"The ‘Secularization’ Question and the United States in the 20th Century" by David A. Hollinger, in Church History: Studies in Christianity and Culture (Mar. 2001), The Divinity School, Duke Univ., P.O. Box 90975, Durham, N.C. 27708–0975.
There are two basic points of view about secularization in the United States, observes Hollinger, a historian at the University of California, Berkeley. According to the first, which is international and comparative, secularization made little headway in 20th-century America. The country remains "the most Christian of the major industrialized nations of the North Atlantic West." The second point of view is national and singular, and quite different from the first. It takes Christian cultural hegemony for the norm and argues that America drifted far from that norm in the course of the 20th century.

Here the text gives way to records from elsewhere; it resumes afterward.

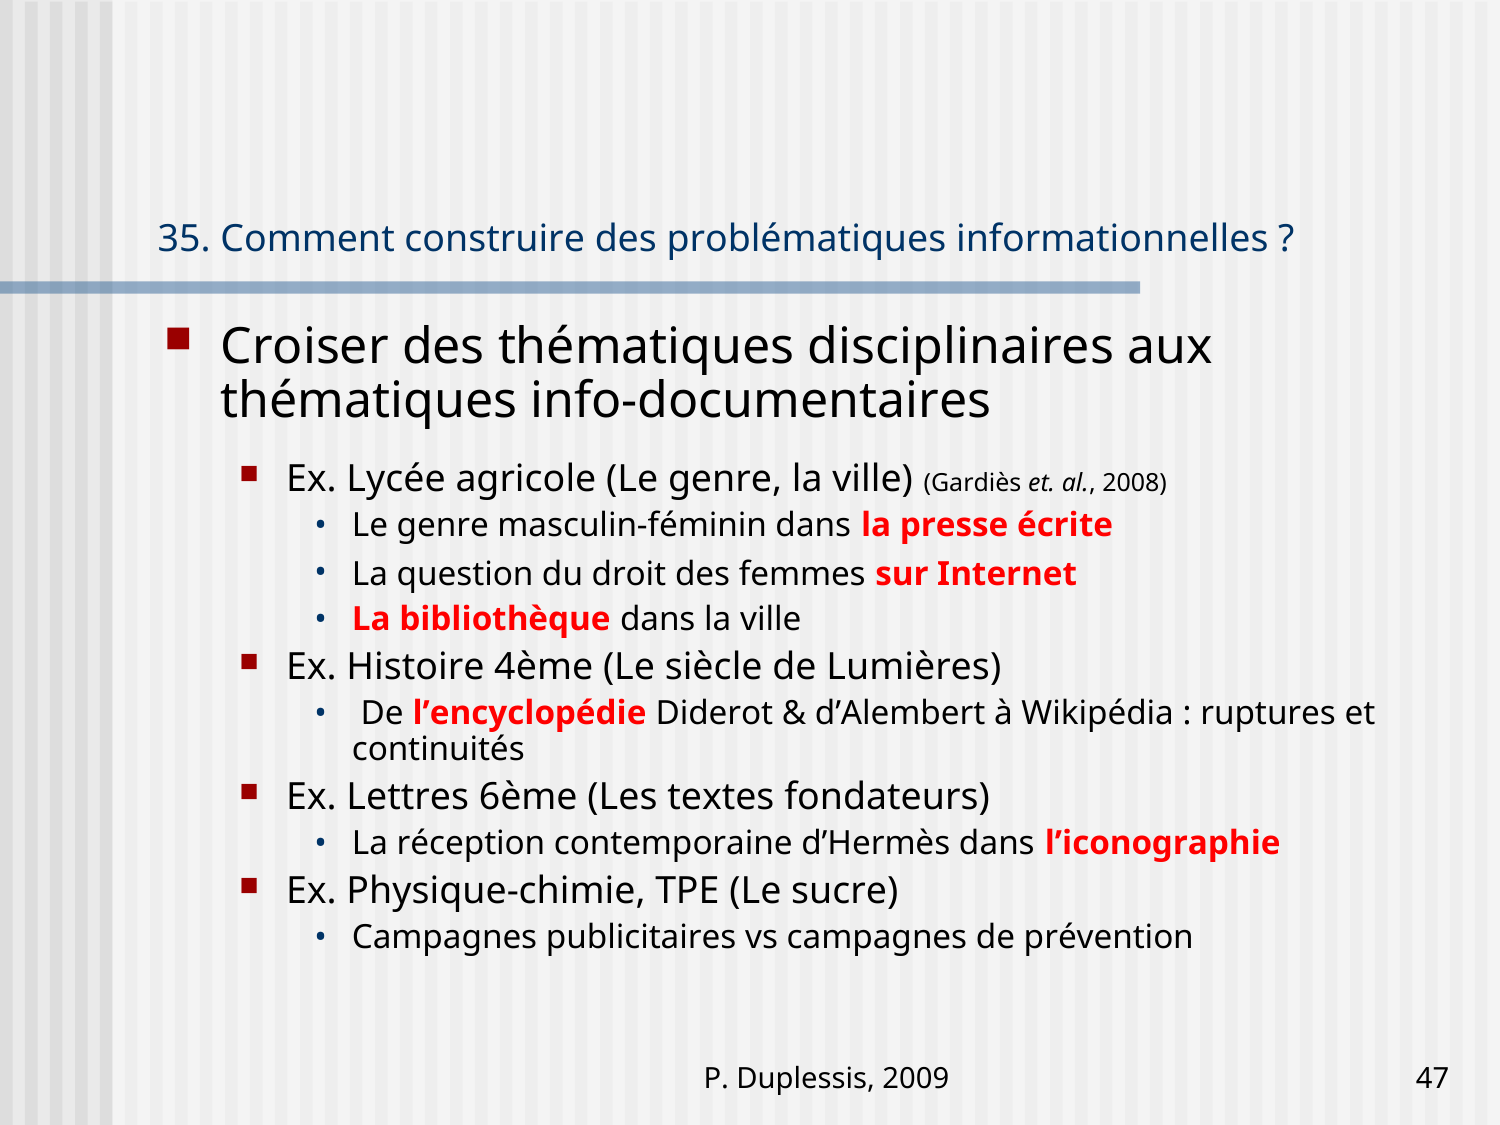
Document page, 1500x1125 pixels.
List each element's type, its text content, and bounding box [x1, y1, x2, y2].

title 35. Comment construire des problématiques informationnelles ? [142, 205, 1482, 267]
list Croiser des thématiques disciplinaires aux thématiques info-documentaires Ex. Lycée agricole (Le genre, la ville) (Gardiès et. al., 2008) Le genre masculin-féminin dans la presse écrite La question du droit des femmes sur Internet La bibliothèque dans la ville Ex. Histoire 4ème (Le siècle de Lumières) De l’encyclopédie Diderot & d’Alembert à Wikipédia : ruptures et continuités Ex. Lettres 6ème (Les textes fondateurs) La réception contemporaine d’Hermès dans l’iconographie Ex. Physique-chimie, TPE (Le sucre) Campagnes publicitaires vs campagnes de prévention [149, 312, 1481, 1061]
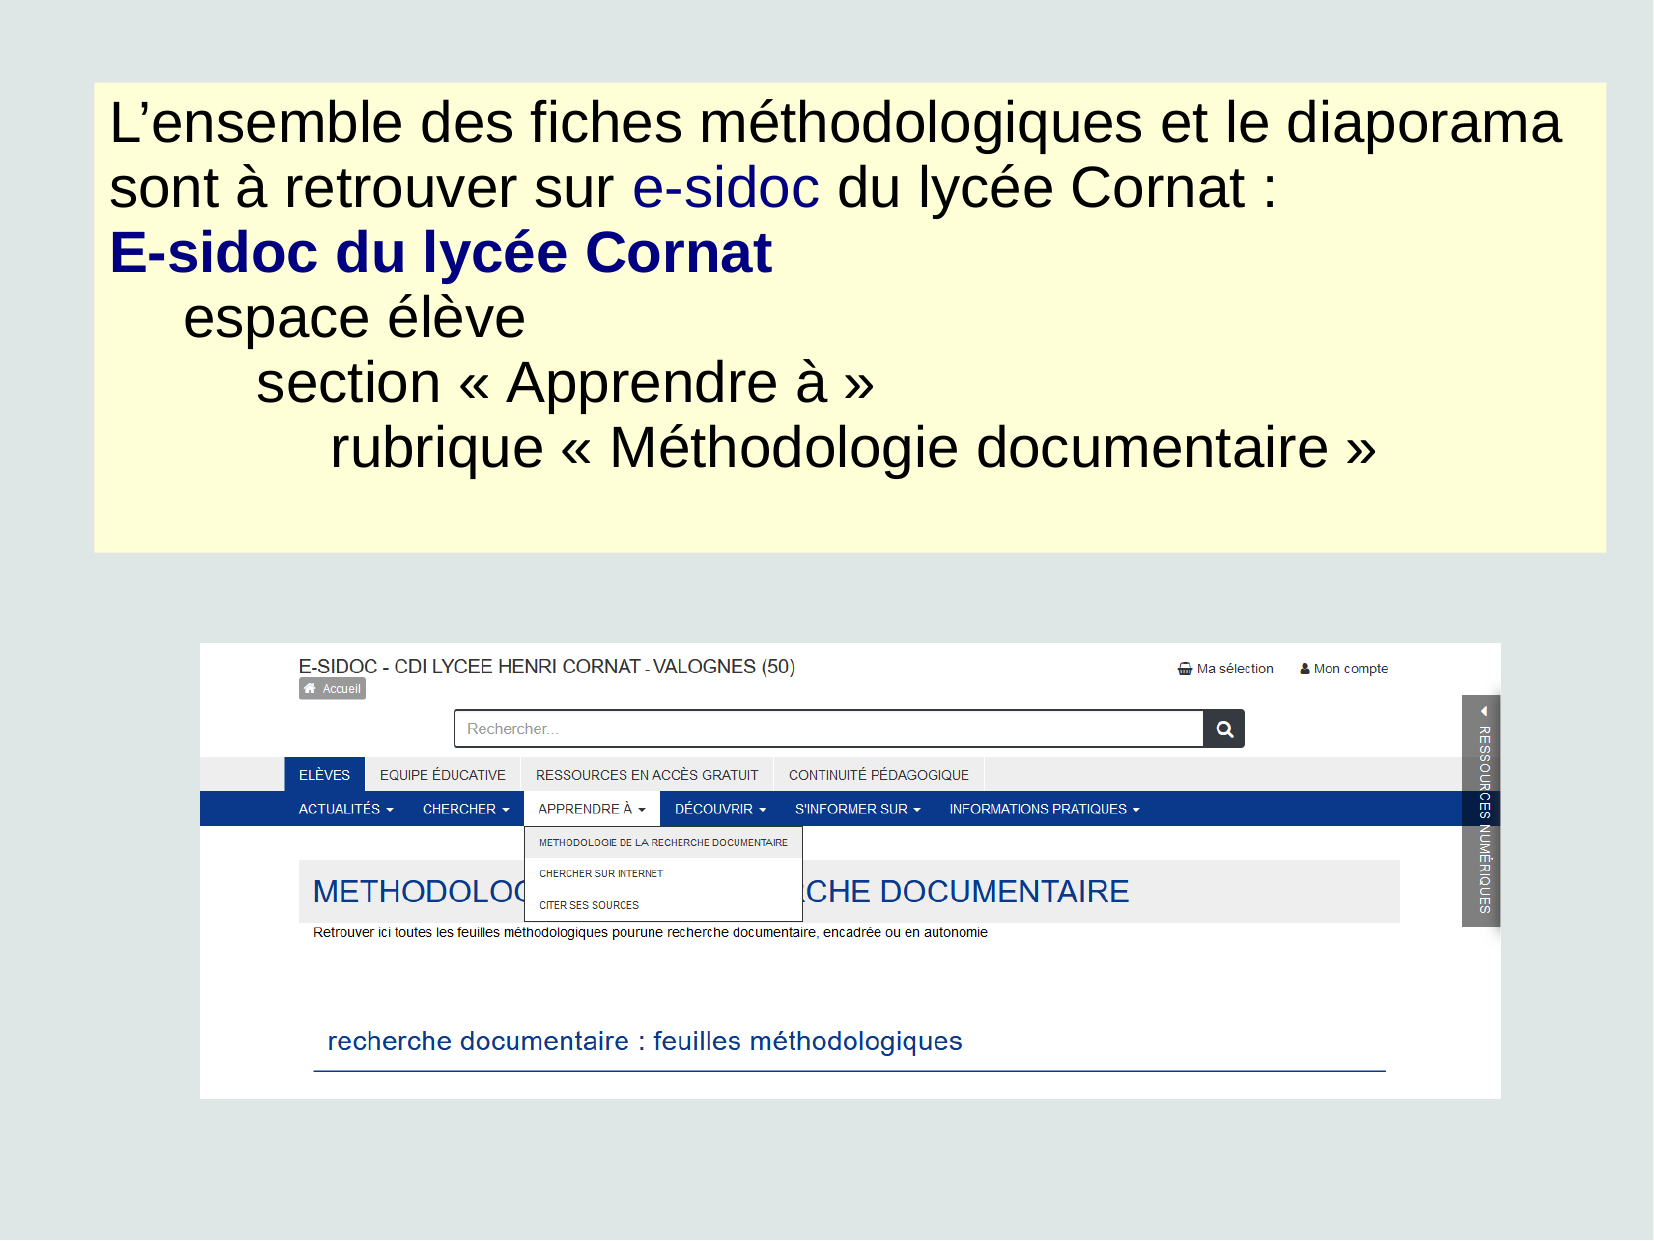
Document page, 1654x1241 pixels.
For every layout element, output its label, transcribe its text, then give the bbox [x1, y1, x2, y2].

text_box L’ensemble des fiches méthodologiques et le diaporama sont à retrouver sur e-sidoc du lycée Cornat : E-sidoc du lycée Cornat espace élève section « Apprendre à » rubrique « Méthodologie documentaire » [94, 82, 1607, 553]
picture [200, 643, 1501, 1099]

Of course, America is more secular than it was a century ago, and yet, Hollinger argues, Christianity continues to be a major force in the culture. (In the presidential campaign of 2000, voters got to choose between two major-party candidates who made their Christianity a part of their appeal.) A too narrow embrace of one or the other point of view can have, in Hollinger’s words, "striking intellectual and professional consequences." Thus, specialists in American religious history who adopt a master narrative of Christian decline in a national tradition "shoot themselves in the professional foot" and isolate themselves from an American historiography to which they could contribute more substantially if they acknowledged the continuing legacy, and indeed the vitality, of Christianity.
Hollinger expresses four "modest hopes" about the approach such scholars will take to the issue of secularization. The first is that they will grapple with the question of why secular outlooks made so little headway in the United States in the 20th century by comparison with what occurred elsewhere in the Western industrialized world. His second hope is that historians will sharpen the discussion of secularization by using instead, in some specific contexts, the term "de-Christianization," which is a more accurate way of representing what has occurred. After all, the secularization to which church historians refer is most often "the decline in authority of one specific cultural program—that of Christianity."
Hollinger’s third hope is that studies of de-Christianization will confront directly the implications of the process for those who are not Christian to begin with, especially American Jews. Jews were victims, for example, of American higher education’s Christian hegemony, and they benefited by de-Christianization. That presents "an interpretive challenge," notes Hollinger, for those church historians who focus primarily on the downside of de-Christianization.
Finally, Hollinger hopes that "we can attend more directly to the cognitive superiority of science than some of the scholars who have the most to say about de-Christianization have proved willing to do." Science, in his view, is not on "an equal epistemic footing with other ways of looking at the world, all of which are then encouraged to respect each other under the ordinance of a genial pluralism." Time will tell whether the response to Hollinger’s "modest hopes," especially among the professional historians to whom they are addressed, will be genial at all.